Serioso

 07/01/2022

Beethoven não foi o autor dos famosos epítetos de algumas de suas obras, como Appassionata, A caça, A tempestade, Ao luar etc. Ele fez questão de definir poucos e outros nomes. É o caso de Quarteto serioso, colado ao quarteto de cordas op. 95 e que sugere fielmente o caráter e tom da obra, um desenrolar opresso e angustiado.

Kierkegaard demonstra como o ser é uma tarefa grave e difícil. Na verdade, ser é como que uma busca, uma transcendência de nossa condição comum, tão de desamparo; essa condição sorve o infinito, próxima, contudo, do abismo. E assim, o desespero é universal, presente mesmo em quem não o reconhece; está na base – transpô-lo e superá-lo são um ato de fé.

Desse desamparo podem emergir expressividade e também humor, ou ainda toda sorte de distração.
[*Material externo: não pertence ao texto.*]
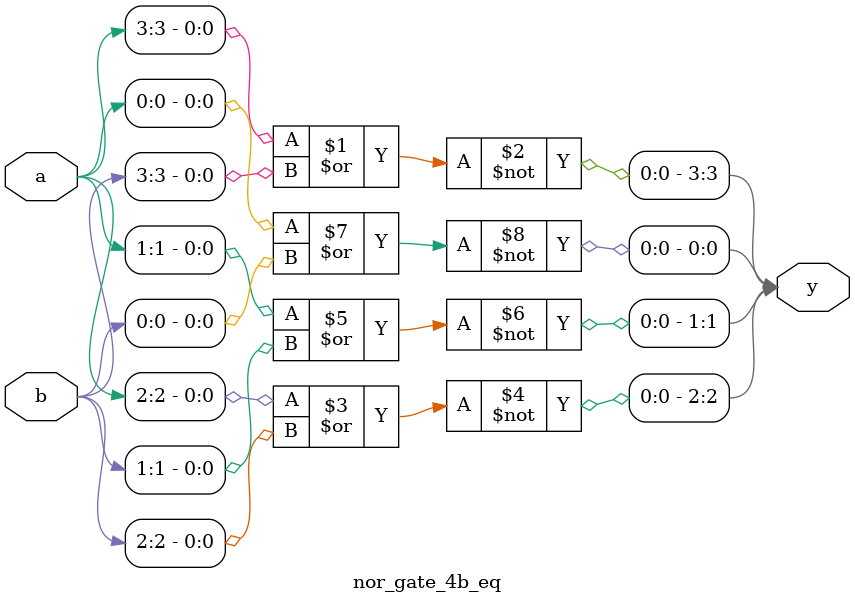
<source format=v>
module nor_gate_4b(a, b, y);
    input [3:0] a, b;
    output [3:0] y;

    nor U0 [3:0] (y, a, b); // 2-bit nor gate array
endmodule

//#2
module nor_gate_4b_eq(a, b, y);
    input [3:0] a, b;
    output [3:0] y;

    nor U3 (y[3], a[3], b[3]); 
    nor U2 (y[2], a[2], b[2]); 
    nor U1 (y[1], a[1], b[1]); 
    nor U0 (y[0], a[0], b[0]); 
endmodule
// Module #1 and #2 operate as same
</source>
Ou tudo seria distração, especulação do espírito, o qual escapa do automatismo e constrói a vida nos moldes de seu temperamento e desejo, e a referência não é Deus.
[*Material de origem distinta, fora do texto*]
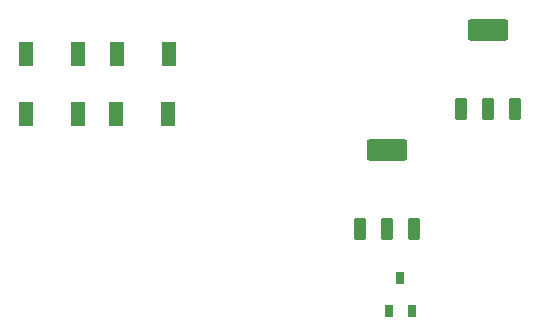
<source format=gtp>
G04*
G04 #@! TF.GenerationSoftware,Altium Limited,Altium Designer,19.0.15 (446)*
G04*
G04 Layer_Color=8421504*
%FSLAX25Y25*%
%MOIN*%
G70*
G01*
G75*
G04:AMPARAMS|DCode=16|XSize=133.86mil|YSize=70.87mil|CornerRadius=7.09mil|HoleSize=0mil|Usage=FLASHONLY|Rotation=180.000|XOffset=0mil|YOffset=0mil|HoleType=Round|Shape=RoundedRectangle|*
%AMROUNDEDRECTD16*
21,1,0.13386,0.05669,0,0,180.0*
21,1,0.11969,0.07087,0,0,180.0*
1,1,0.01417,-0.05984,0.02835*
1,1,0.01417,0.05984,0.02835*
1,1,0.01417,0.05984,-0.02835*
1,1,0.01417,-0.05984,-0.02835*
%
%ADD16ROUNDEDRECTD16*%
G04:AMPARAMS|DCode=17|XSize=70.87mil|YSize=39.37mil|CornerRadius=3.94mil|HoleSize=0mil|Usage=FLASHONLY|Rotation=90.000|XOffset=0mil|YOffset=0mil|HoleType=Round|Shape=RoundedRectangle|*
%AMROUNDEDRECTD17*
21,1,0.07087,0.03150,0,0,90.0*
21,1,0.06299,0.03937,0,0,90.0*
1,1,0.00787,0.01575,0.03150*
1,1,0.00787,0.01575,-0.03150*
1,1,0.00787,-0.01575,-0.03150*
1,1,0.00787,-0.01575,0.03150*
%
%ADD17ROUNDEDRECTD17*%
G04:AMPARAMS|DCode=18|XSize=43.31mil|YSize=27.56mil|CornerRadius=2.76mil|HoleSize=0mil|Usage=FLASHONLY|Rotation=90.000|XOffset=0mil|YOffset=0mil|HoleType=Round|Shape=RoundedRectangle|*
%AMROUNDEDRECTD18*
21,1,0.04331,0.02205,0,0,90.0*
21,1,0.03780,0.02756,0,0,90.0*
1,1,0.00551,0.01102,0.01890*
1,1,0.00551,0.01102,-0.01890*
1,1,0.00551,-0.01102,-0.01890*
1,1,0.00551,-0.01102,0.01890*
%
%ADD18ROUNDEDRECTD18*%
G04:AMPARAMS|DCode=19|XSize=82.68mil|YSize=47.24mil|CornerRadius=4.72mil|HoleSize=0mil|Usage=FLASHONLY|Rotation=270.000|XOffset=0mil|YOffset=0mil|HoleType=Round|Shape=RoundedRectangle|*
%AMROUNDEDRECTD19*
21,1,0.08268,0.03780,0,0,270.0*
21,1,0.07323,0.04724,0,0,270.0*
1,1,0.00945,-0.01890,-0.03661*
1,1,0.00945,-0.01890,0.03661*
1,1,0.00945,0.01890,0.03661*
1,1,0.00945,0.01890,-0.03661*
%
%ADD19ROUNDEDRECTD19*%
D16*
X225079Y148189D02*
D03*
X191516Y108189D02*
D03*
D17*
X234095Y121811D02*
D03*
X225079D02*
D03*
X216063D02*
D03*
X200531Y81811D02*
D03*
X191516D02*
D03*
X182500D02*
D03*
D18*
X195984Y65512D02*
D03*
X199724Y54488D02*
D03*
X192244D02*
D03*
D19*
X71339Y140000D02*
D03*
X88661D02*
D03*
X101478D02*
D03*
X118801D02*
D03*
X101339Y120000D02*
D03*
X118661D02*
D03*
X71339D02*
D03*
X88661D02*
D03*
M02*

</source>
Distração ou não: expressividade porque, por exemplo, o Quarteto serioso é angustiante e ao mesmo tempo desconcertantemente belo. Assim como a sinfonia Inacabada de Schubert. Ora, aquela torrente expressiva, que mais remete à representação dum estado de tormento, é um colossal feito do engenho humano, um mero animal não o criaria, ou melhor: um animal sequer o poderia; o procedimento de nos reduzir à biologia não passa de vulgaridade de pensadores amantes do esclarecimento, e nada é mais dissimulado e hipócrita do que o manto do progresso e esclarecimento, do que a civilização polida a repelir o selvagem, assim arbitrariamente definido, sendo que, no seio de tal civilização, reside a infâmia.

Já o humor pode assumir parte importante do proceder na vida, tornando-a assim passível de ter um fecho bem resolvido. Lembro-me então de algumas obras carregadas que, taciturnas, quando não resolvidas conscientemente no bom humor, pelo menos têm chistes e ironias por adornos. Em certa peça de Gógol cujo tema é a reação do público a uma outra peça, o autor desta última chega a defender que o humor é seu personagem principal.

Mas tudo isso pode ter a força de ilusão. E eis a alarmante seriedade novamente diante do nada da vida, implacável em seu transcorrer. Não querer saber o que não se pode saber parece ser algo sábio. Contudo, não seria isto uma forma de deixar em segundo plano o construto de nosso ser?

O caminho até a fé é uma forma de dissipar tal nível de dúvida e trevas a que estamos submetidos; a gravidade e a amplitude do desafio de viver continuam, e sentimos a graça.

Deus. Como não é razoável submetê-lo à nossa lógica de tempo e desejo, tampouco o presumiria como essência e substância da natureza, das árvores, aves e orvalho. Mas, se não o presumo desta forma é porque ela se mostra deveras exigente, requer um olhar especial, como que treinado, tal qual prega Alberto Caeiro — e estou mais para Álvaro de Campos!

É uma condição intrincada a do ser humano. Talvez os grandes escritos ampliem nosso horizonte ao despertar um sentimento inativo porém essencial. Seja como for, a seriedade não é sinônimo de caceteação ou tédio. Afundada no desespero, pode ser divertida… E também bela: voltemos, então, ao quarteto op. 95.